Make a No Budget Movie: Chapter Five
I had a screenplay, but was content to let it sit for a while. My plan was to wait weeks or months, then do a second draft. The passage of time, I reasoned, would provide a fresh perspective. In the meantime, I would begin contacting more re-enactors and set a date to begin shooting. By now it was the last week of July, 2009, and I thought I could actually begin making the film by the spring of 2010.
This was probably a wise plan, and part of me thinks I should have stuck with it. I should have written another draft of my script. I should have recruited more actors, then sat around and done a few read-throughs to hash out the rough parts. But it didn’t turn out that way. I couldn’t stop thinking about my first draft, couldn’t stop thinking about how to shoot action scenes. I started to get excited, and I grew impatient. At last, I saw an opportunity and grabbed it.
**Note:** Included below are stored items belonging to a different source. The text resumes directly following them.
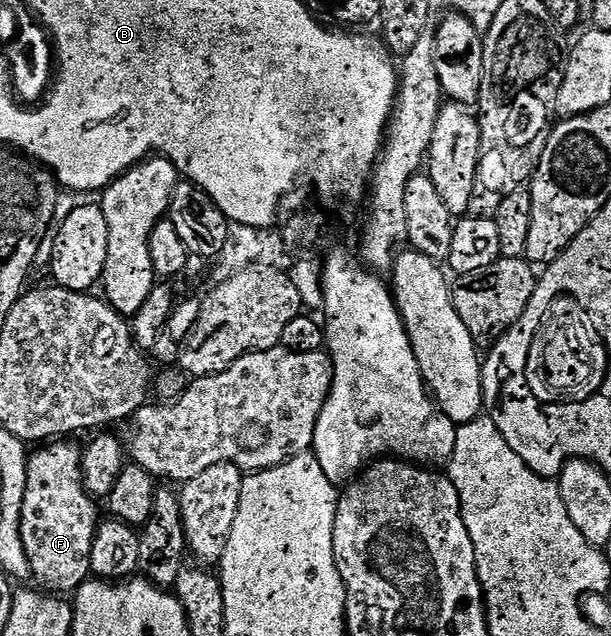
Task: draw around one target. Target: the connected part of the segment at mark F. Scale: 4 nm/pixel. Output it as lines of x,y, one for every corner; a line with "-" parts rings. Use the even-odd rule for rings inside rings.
53,441
43,448
37,449
40,451
29,457
28,479
26,480
25,500
22,503
21,514
21,536
26,556
29,558
31,577
37,578
41,582
39,585
45,591
56,596
71,595
89,581
92,574
90,548
94,544
96,527
102,521
100,510
96,507
97,499
86,489
84,471
81,469
81,447
71,446
68,442
71,441

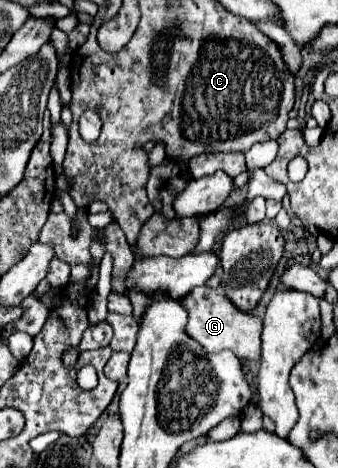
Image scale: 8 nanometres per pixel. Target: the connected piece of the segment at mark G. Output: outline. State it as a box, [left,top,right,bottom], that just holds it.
[179,286,263,362]

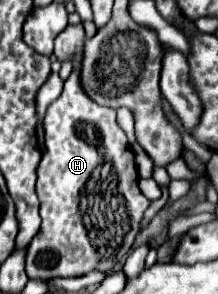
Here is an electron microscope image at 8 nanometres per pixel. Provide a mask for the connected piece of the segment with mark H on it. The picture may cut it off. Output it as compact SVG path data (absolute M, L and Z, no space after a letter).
M70 24L54 40L54 54L60 62L72 64L72 74L64 82L64 90L58 100L54 100L44 118L44 146L46 154L38 166L36 194L40 198L40 216L42 226L38 236L30 242L26 250L26 274L28 278L74 278L84 276L92 270L104 274L114 268L122 268L126 256L130 254L134 240L140 232L140 222L144 212L150 208L150 200L138 188L138 172L134 164L134 152L128 146L128 138L116 120L116 110L100 106L84 94L80 86L80 58L84 56L84 26Z

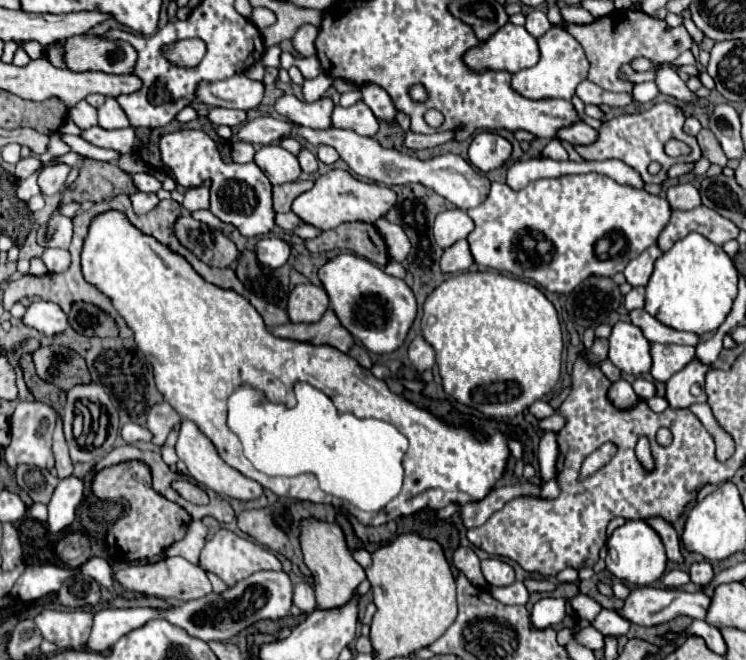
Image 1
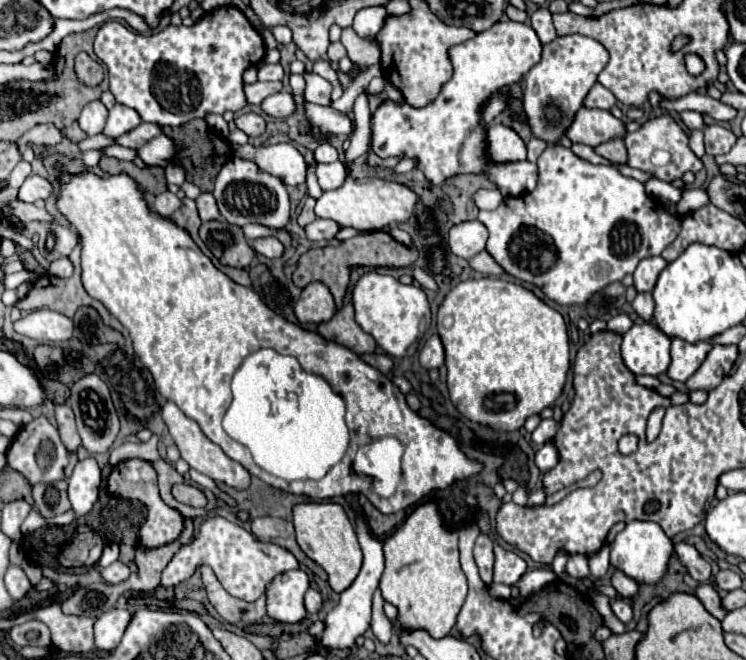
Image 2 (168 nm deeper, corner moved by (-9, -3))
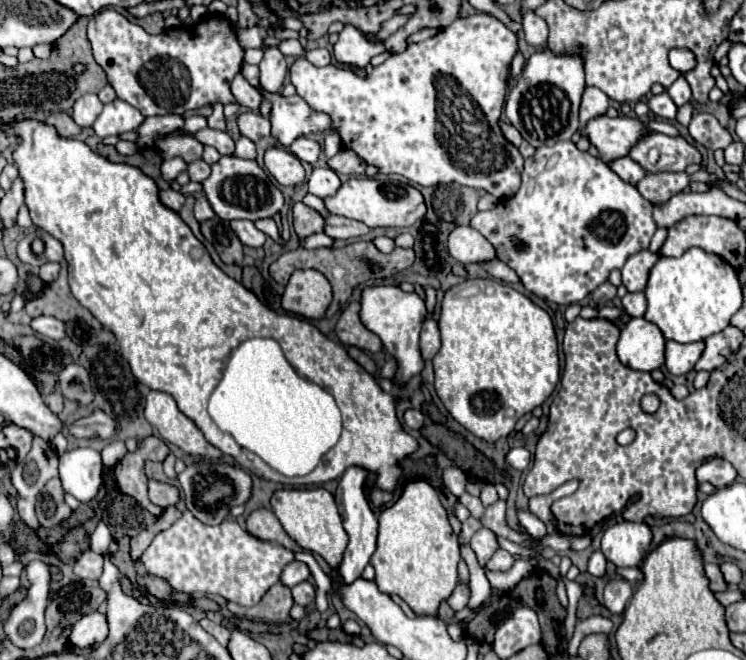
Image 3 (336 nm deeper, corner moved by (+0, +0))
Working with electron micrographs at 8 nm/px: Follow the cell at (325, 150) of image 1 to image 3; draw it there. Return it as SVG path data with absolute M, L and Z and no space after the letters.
M298 137L294 139L294 143L290 145L290 151L302 161L302 163L316 163L320 147L316 141L308 139L308 137Z

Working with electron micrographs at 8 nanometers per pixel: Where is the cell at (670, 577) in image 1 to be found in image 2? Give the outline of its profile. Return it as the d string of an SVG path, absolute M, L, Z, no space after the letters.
M699 584L695 594L703 602L703 606L709 610L709 614L713 614L717 620L721 620L727 614L727 612L721 610L721 598L719 598L719 594L717 594L713 584Z

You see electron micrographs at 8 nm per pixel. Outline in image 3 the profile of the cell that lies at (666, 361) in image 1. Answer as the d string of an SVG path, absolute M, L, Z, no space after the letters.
M666 341L666 367L672 375L684 375L694 369L696 361L704 351L704 341L698 343L676 343Z

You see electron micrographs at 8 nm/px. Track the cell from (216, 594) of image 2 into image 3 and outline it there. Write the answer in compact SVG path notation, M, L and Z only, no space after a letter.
M276 583L256 607L240 607L236 603L228 603L228 609L236 617L264 621L264 623L284 623L284 621L290 621L292 605L294 605L294 599L290 595L290 589L284 587L282 583Z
I’d bought about twenty pine planks to build a new book case in my rec room. They were leaning against the wall next to the furnace room, waiting until I got around to actually putting them together. I was pacing back and forth one evening, thinking about sets and props, and my eyes fell on the planks. They reminded me of the wooden interior walls of the Fort Edward blockhouse, an historic site where one scene was set.
A thought struck me. I could build a mini set right now, right there in the rec room, using my pine planks as a backdrop. The scene was one in which Captain Noble meets with his commanding officer, Major Aldridge, and receives his orders to go after Renard. It was supposed to take place in Aldridge’s office, in Fort Edward, and I’d hoped to shoot it in the real blockhouse. But a set would do. I could always get a few shots of the blockhouse exterior later.
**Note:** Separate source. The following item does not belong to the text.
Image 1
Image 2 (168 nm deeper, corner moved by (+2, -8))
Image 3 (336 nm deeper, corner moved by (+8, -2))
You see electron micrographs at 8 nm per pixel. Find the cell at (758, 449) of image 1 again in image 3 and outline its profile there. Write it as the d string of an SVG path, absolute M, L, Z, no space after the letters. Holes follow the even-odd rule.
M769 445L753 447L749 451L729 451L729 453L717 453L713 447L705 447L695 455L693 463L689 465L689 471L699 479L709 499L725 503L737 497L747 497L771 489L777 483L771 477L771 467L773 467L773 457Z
My mind made up, I got a roll of duct tape. Clearing a space in a corner of the rec room, I taped the planks to the wall, side by side. I then placed an antique pine table in front of them for a desk, with a wooden chair that looked more or less 18th century. Then I combed the house for other props that you might find on a British Army officer’s desk in the 1750s. I set up three candles and a small lantern. A gull feather I’d found in the yard served as a quill pen. Small rolls of paper tied with coloured ribbon could pass as documents and orders waiting for delivery. I even added a blue china tea cup and saucer, which was a nice touch, even though it wasn’t quite the right shape for the period. The one thing I didn’t have was a pair of ink bottles. I decided to make them from two small pewter candle holders topped by thick brass rings (the kind used in nautical rigging). The result looked fine, even though they wouldn’t hold ink.
With my camera in place on its tripod, I lit the candles and shot a few seconds of tape. I’d long been hoping that I could shoot a few interior scenes by candlelight alone, and though the shot was a little grainy, it looked good. Good enough, I decided, to keep going. I had some 18th century clothing with me, including a British officer’s coat, and reasoned that I could shoot the entire scene, playing the parts of both Noble and Aldridge. If it looked all right, I would then reshoot the scenes with my actors.
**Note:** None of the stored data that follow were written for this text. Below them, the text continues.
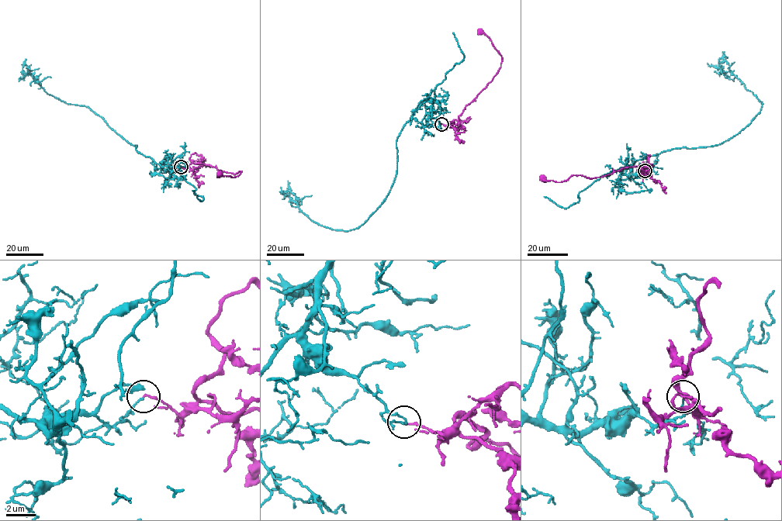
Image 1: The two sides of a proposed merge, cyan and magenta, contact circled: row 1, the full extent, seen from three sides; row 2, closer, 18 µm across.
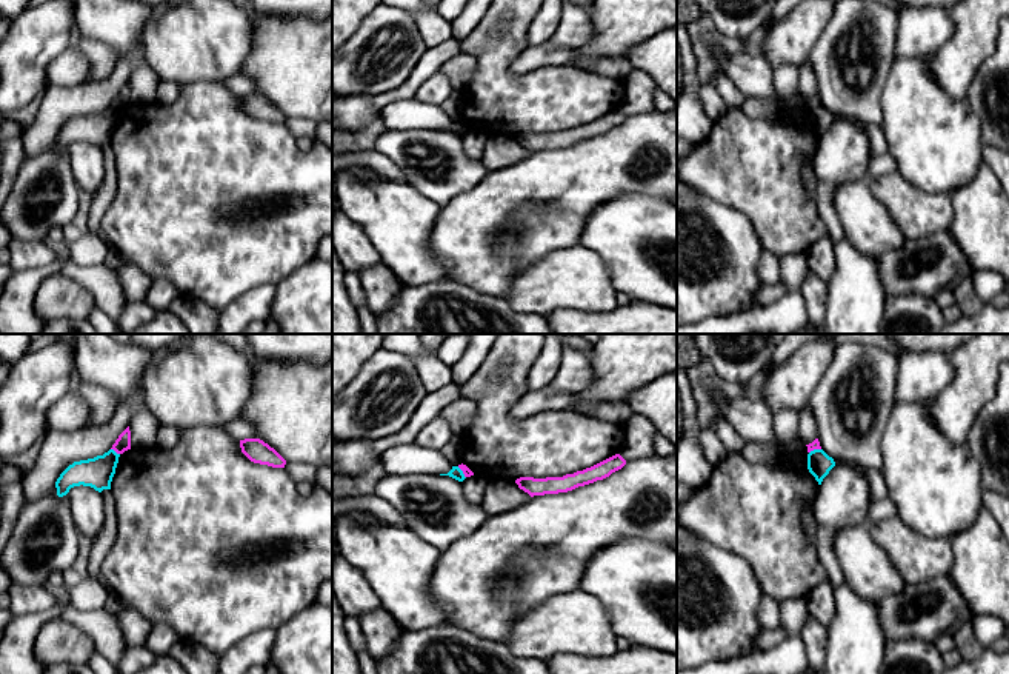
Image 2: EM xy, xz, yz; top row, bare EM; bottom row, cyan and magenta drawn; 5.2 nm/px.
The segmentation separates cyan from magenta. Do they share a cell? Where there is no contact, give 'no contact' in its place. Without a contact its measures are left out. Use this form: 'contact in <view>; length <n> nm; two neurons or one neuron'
contact in xy; length 60 nm; two neurons

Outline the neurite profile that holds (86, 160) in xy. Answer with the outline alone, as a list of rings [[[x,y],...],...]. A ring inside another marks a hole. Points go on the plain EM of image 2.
[[[80,140],[71,143],[68,151],[77,185],[94,194],[106,172],[102,149],[91,142]]]

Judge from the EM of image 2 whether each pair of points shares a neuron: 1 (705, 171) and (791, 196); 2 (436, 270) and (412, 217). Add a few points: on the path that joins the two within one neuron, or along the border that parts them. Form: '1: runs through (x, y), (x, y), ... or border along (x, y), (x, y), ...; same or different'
1: runs through (726, 171), (752, 171), (769, 188); same
2: runs through (423, 257), (412, 246), (412, 230); same

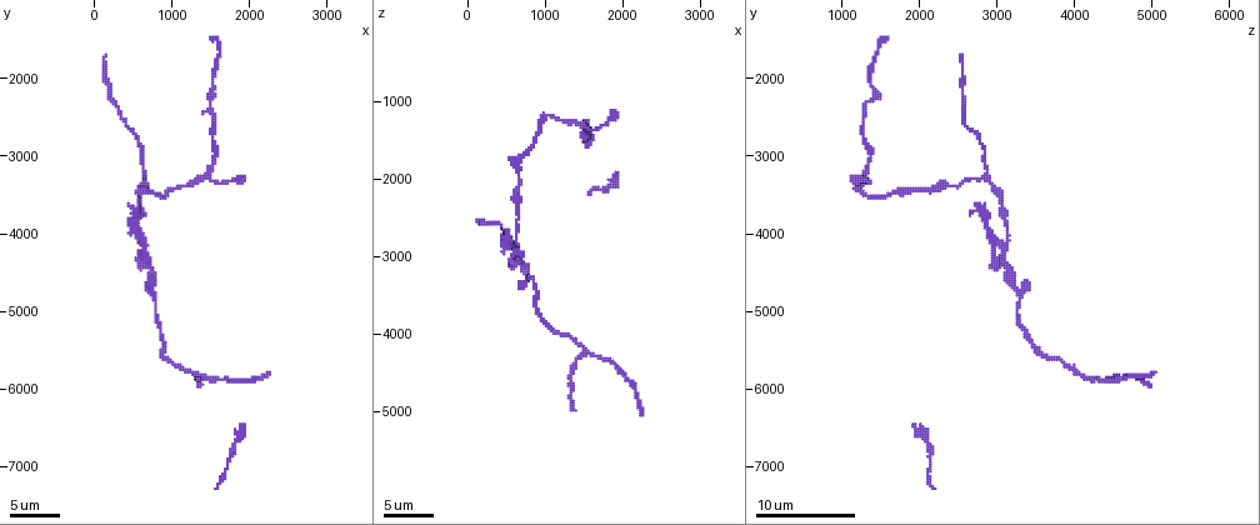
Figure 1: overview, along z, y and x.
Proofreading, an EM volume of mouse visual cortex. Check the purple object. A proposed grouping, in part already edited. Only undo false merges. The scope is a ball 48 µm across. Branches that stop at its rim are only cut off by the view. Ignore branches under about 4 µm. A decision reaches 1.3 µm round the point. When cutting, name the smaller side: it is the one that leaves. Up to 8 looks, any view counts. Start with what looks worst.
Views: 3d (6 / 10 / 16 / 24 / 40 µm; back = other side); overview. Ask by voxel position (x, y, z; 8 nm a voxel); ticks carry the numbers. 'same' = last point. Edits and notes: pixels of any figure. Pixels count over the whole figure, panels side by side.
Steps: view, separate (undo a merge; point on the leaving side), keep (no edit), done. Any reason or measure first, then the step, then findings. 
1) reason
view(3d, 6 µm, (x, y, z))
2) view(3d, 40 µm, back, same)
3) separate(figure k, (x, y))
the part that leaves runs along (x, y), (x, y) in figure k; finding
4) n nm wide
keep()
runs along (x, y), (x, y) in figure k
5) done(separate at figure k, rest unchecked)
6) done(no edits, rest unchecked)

two arms in line, one across
view(3d, 10 µm, (1500, 3250, 1350))

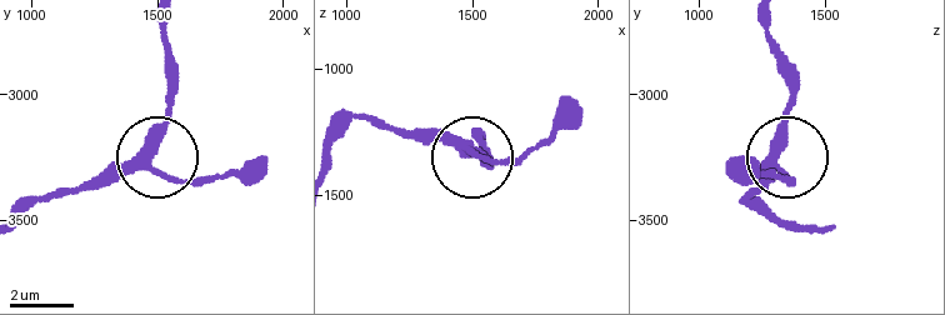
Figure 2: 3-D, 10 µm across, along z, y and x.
260 nm wide
keep()
runs along (26, 210), (123, 178), (153, 156), (171, 178), (209, 183) in figure 2; all the same cell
Taping the scene took about an hour, and when I was done I immediately uploaded the video to my PC and started editing. It was a pretty basic scene, alternating cuts of the two characters, Aldridge and Noble, as they faced each other across the desk. This was not how I had envisioned it originally – it was too static, the shots too tight – but it still seemed to work.
By two in the morning I was done. I burned the scene to a blank DVD, intending to take it to work the next day to show Rob Welch and anyone else who would watch. I was happy with it, happy with the warm look of the wood by candlelight, the dark shadows and the cluttered desk. I was even happy with my own acting and the pace of the scene, which was somber and a little menacing. For added drama, I’d given it a temporary score, a reflective violin piece from Mark O’Connor’s “Strings and Threads” suite. It suited the mood, though I would never be able to use it in the finished film.
I went to bed buzzing from post-excitement and exhaustion. At this point I hadn’t fully committed to shooting my movie for real, but I wanted to. I felt that if I didn’t just do it, I would think about it forever and it would never actually happen. The dream would fade and I’d move on to the next thing. But once I started, and once I started to see decent results, I’d be compelled to keep going, and the project would gain a momentum of its own. It didn’t matter if it wasn’t perfect, and didn’t matter if it didn’t exactly fit my original vision. There was no way it could be perfect.
It was more important that it actually happen.